Die Garderobiere erhob abwehrend ihre rundlichen Arme und Hände.
»Ick versteh schon, wo druff se rauswoll'n, Herr Kommissar, aber ick weeß doch nich ... Stellen Se sich doch det mal vor, in was for'ne Angst ick jeschwebt habe! ... den Schreck! ... Ick dachte doch, et jet nu los, det Abjemurkse, un sah mir schon mit abjeschnittenen Kopp in de Stube rumfejen ...«
Auf den Gesichtern der Anwesenden erschien ein Lächeln. Die Frau sah es, ließ sich dadurch aber nicht irremachen.
»Ja, ja, Sie haben jut lachen, meine Herrens, aber ick, ick bin 'ne alleinstehende Frau un det Fräulein det is ooch jrade keen jroßer Schutz vor mir!«
»Na, was tat er nun, der Mann, wie er Sie beide sah?« fragte Dr. Splittericht.
»Er sagte: »Jehen Sie! un schob mir raus aus det Zimmer.
»Und das haben Sie sich ruhig gefallen lassen?«
»Na, wat soll ick'n machen? ... Wie ick mir rumdrehe, da steht Fräulein Ilona hinter mir, wie 'n Jeist so blaß un verfarben und wie ick se jrade noch ansehen wollte, da war ick ooch schon draußen!«
»Aber dabei müssen Sie sich doch den Mann angesehen haben!«
»Na wat soll ick Ihnen denn nu immer wieder sagen: nee, ick hab'n mir nich anjesehen! ... Ick war froh, wie ick draußen war! ... Det is doch keene Anjenehmlichkeit nich mit son Verbrecher in eene Stube!« ...

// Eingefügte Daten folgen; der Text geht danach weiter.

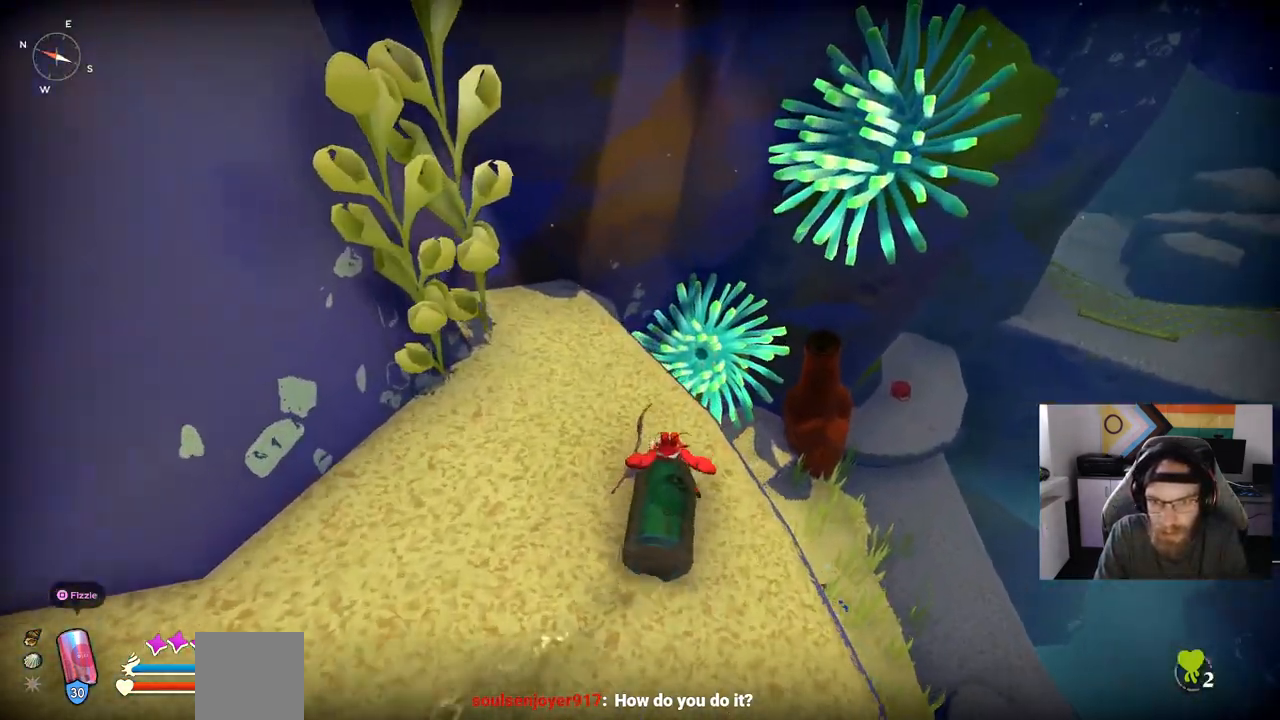
{"buttons": [], "left_stick": "up-right", "right_stick": "center", "events": []}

»Und nun warteten Sie draußen?«
»Ja, ick habe jehorcht! ... Ick scheniere mir jarnich, det ick det sage!«
»Na, da hörten Sie doch, was drin gesprochen wurde?«
»Jeheert hab ick et woll, aber nich vastanden!«
»Wieso? Sprachen sie so leise?«
»Nee, janz laut, man bloß in 'ne ausländische Sprache ...«
»In welcher denn?«
»Na, det weeß ick doch eben nich! Ick spreche Deitsch un Berlinisch, det is allens! ... Wie soll ick'n det vastehn?? ... Ick bin in de Pantinenschule jejangen, wie ick kleen war, da lernt man keene sone fremden Sprachen nich! ...«
»Aber er kam doch wieder heraus, der Mann ... Da hätten Sie ihn doch eigentlich sehen müssen?!«
»Müssen? Wat heeßt müssen? Mit eenmal jing die Tiere uff, mit son Ruck, det ick beinah hinteniber floch, un da war er ooch schon wieder bei mir vorbei, immer den Aaltopp vor de Nase jehalten, det ick ihm nich sehen sollte ... Un denn kiekt ick doch ooch man jleich nach meen Fräulein! – – Wat jeht mir denn der Kerl an? ... Ick sage Ihnen, der war wech, wie der leibhaftige Deibel! ... un wissen Se, Herr Kommissar, so hat er ooch ausjesehn! Ick hab nachher noch driber nachjedacht, da dacht' ick, et war am Ende wirklich sowat Ibernatürlichet!«
»Wie kamen Sie denn dazu, so etwas zu glauben?«
»Na so, Herr Kommissar ... un denn, wissen Se, wie ick nachher wieder drin war bei Fräulein Ilona, bei's Ankleiden, da fragt' ick ihr doch ... Und wissen Se, wat se da sagt? – Ick soll doch nich sone dummen Redensarten machen! sagt se, es wäre ja ieberhaupt keener nich dajewesen! ... Na, da dacht ick, nu schlägt's aber dreizehn! ...«
»Was sagten Sie denn darauf?« fragte der Kommissar dazwischen.
»Ja, wat soll ick denn gesagt haben dadruff? ... Ick bin stille jewesen! ... Bei's Theater jewehnt man sich an manches, Herr Kommissar! Da heißt's: Halt's Maul un sing de Wacht am Rhein, wenn de lange beibleiben willst!«
Der Kommissar nickte freundlich.
»Ich denke, wir entlassen Frau Weißgerber jetzt ... Ich werde Sie ja wohl später noch einmal vernehmen. Vorläufig danke ich Ihnen! Und schicken Sie uns gleich den Logenschließer Bauke!«
Der kam, ein weißköpfiger Alter und offenbar keine Geistesleuchte, vielleicht hatte er auch kein ganz reines Gewissen. Jedenfalls wußte er weiter nichts, als daß ein elegant gekleideter Herr ihn mit einem Briefe an Fräulein Sebraczety geschickt hätte. Wie jener es fertig bekommen hätte, in den doch stets verschlossenen Bühnenraum und so nach der Garderobe des Fräulein Sebraczety zu gelangen, dafür konnte oder wollte der Alte keine Erklärung geben.
Dr. Splittericht fragte und mühte sich noch mit ihm, als das Telephon ging und Graf Zeinfeld an den Fernsprecher gerufen wurde.